Originally Posted By: LittleBlueThing
You can clone the drives with dd - I've done it a lot and it's the preferred solution. Instead of dd use gnu ddrescue (not dd_rescue) as it's just as fast, gives progress and, should errors occur, it will both retry them and bisect error areas.

If you *do* get errors then you need to know what blocks are not copied and you can tell md to resync just those blocks.

Do I need to do anything special after cloning one drive to a new drive to get it recognized as being part of the array?

Originally Posted By: LittleBlueThing
Why are you replacing them? Do you have SMART errors or have you been having problems? I ask as you *may* find that newer disks are less reliable than older ones - I get the impression that consumer grade disks run closer to tolerance nowadays as the margins get thinner. No, I have no reference to stats smile

They are all throwing a SMART error. The error thrown appears to be claiming that a SMART log write was aborted. I have RMAed the drives and will have the replacements at my door this afternoon. The error being thrown by all of the disks is below.

Code:
Error 3 occurred at disk power-on lifetime: 10238 hours (426 days + 14 hours)
When the command that caused the error occurred, the device was active or idle.

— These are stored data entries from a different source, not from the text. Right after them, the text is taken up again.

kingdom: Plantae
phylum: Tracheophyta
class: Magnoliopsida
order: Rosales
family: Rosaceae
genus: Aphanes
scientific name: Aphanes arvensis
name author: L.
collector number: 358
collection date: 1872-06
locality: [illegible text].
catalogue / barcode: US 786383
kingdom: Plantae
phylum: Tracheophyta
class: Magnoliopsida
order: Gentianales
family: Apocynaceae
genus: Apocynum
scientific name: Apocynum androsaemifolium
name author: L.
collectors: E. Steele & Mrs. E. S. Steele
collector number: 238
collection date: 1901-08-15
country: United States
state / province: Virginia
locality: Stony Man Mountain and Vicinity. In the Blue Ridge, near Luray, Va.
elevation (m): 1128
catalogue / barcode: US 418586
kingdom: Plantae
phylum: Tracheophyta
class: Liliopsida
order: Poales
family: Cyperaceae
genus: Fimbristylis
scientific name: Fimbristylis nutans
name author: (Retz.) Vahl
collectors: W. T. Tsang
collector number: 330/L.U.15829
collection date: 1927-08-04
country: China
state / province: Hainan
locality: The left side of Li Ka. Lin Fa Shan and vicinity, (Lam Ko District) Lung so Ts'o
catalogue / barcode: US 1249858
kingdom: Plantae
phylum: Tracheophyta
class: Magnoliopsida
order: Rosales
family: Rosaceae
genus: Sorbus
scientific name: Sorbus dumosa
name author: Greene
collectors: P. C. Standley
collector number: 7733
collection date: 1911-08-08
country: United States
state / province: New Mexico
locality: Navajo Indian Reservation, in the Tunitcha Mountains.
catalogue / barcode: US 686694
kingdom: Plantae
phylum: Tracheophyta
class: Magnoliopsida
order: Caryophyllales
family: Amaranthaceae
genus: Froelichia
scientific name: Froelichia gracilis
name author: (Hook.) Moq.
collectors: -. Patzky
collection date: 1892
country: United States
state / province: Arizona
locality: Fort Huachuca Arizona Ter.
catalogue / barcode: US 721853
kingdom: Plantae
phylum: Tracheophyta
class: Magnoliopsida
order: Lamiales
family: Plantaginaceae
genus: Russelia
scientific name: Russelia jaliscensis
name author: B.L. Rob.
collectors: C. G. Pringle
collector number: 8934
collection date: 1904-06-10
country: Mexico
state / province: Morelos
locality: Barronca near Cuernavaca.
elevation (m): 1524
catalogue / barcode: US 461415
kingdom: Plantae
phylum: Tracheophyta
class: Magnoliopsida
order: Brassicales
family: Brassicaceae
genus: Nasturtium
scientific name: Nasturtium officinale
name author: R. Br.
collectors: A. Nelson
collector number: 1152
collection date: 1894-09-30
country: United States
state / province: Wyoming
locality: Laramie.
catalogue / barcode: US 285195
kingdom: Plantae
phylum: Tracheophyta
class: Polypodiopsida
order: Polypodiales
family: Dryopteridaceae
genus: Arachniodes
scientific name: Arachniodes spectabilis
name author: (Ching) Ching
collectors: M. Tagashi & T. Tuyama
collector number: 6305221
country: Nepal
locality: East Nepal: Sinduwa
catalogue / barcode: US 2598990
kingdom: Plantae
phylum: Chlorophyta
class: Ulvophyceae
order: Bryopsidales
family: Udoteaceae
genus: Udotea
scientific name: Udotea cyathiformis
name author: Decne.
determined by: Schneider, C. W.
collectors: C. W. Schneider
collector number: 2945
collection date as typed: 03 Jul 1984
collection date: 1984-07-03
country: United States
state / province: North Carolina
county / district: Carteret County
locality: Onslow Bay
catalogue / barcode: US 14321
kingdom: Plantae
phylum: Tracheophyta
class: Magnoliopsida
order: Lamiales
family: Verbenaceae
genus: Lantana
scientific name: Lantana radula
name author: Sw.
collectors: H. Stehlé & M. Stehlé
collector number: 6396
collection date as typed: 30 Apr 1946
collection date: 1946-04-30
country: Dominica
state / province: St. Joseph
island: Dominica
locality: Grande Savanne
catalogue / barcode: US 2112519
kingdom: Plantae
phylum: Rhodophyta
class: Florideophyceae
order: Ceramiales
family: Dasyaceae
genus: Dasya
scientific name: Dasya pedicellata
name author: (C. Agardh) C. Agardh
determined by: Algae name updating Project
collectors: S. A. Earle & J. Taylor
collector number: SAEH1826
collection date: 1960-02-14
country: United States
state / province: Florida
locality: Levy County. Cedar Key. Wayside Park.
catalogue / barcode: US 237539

After command completion occurred, registers were:
ER ST SC SN CL CH DH
- -- -- -- -- -- -
04 51 01 00 00 00 a0 Error: ABRT

Commands leading to the command that caused the error were:
CR FR SC SN CL CH DH DC Powered_Up_Time Command/Feature_Name
- -- -- -- -- -- -- -- -------------- --------------------
b0 d6 01 e0 4f c2 a0 02 00:03:21.785 SMART WRITE LOG
80 45 01 01 44 57 a0 02 00:03:21.761 [VENDOR SPECIFIC]
ec ff 01 01 00 00 a0 02 00:03:20.742 IDENTIFY DEVICE


Originally Posted By: LittleBlueThing
Having said that I'd think about getting larger disks and find a way to use raid6.

When a drive fails in a raid5 and you remove it and add a spare. When that happens you then rely on a full read of every bit on the remaining 4 disks - if even 1 block fails you are SOL and relying on fsck smile

The drives are about as big as I want them to get. Any bigger and data loss starts to hurt more on failure. Both for loss of data and recovery time. I have 5 2TB drives that I want to get duplicated out. I have rebuilt one and would like to clone the rest so as to tax the existing drives less and finish sooner.

I do have a sixth drive available and would like to expand the array to RAID 6 after the swap has finished.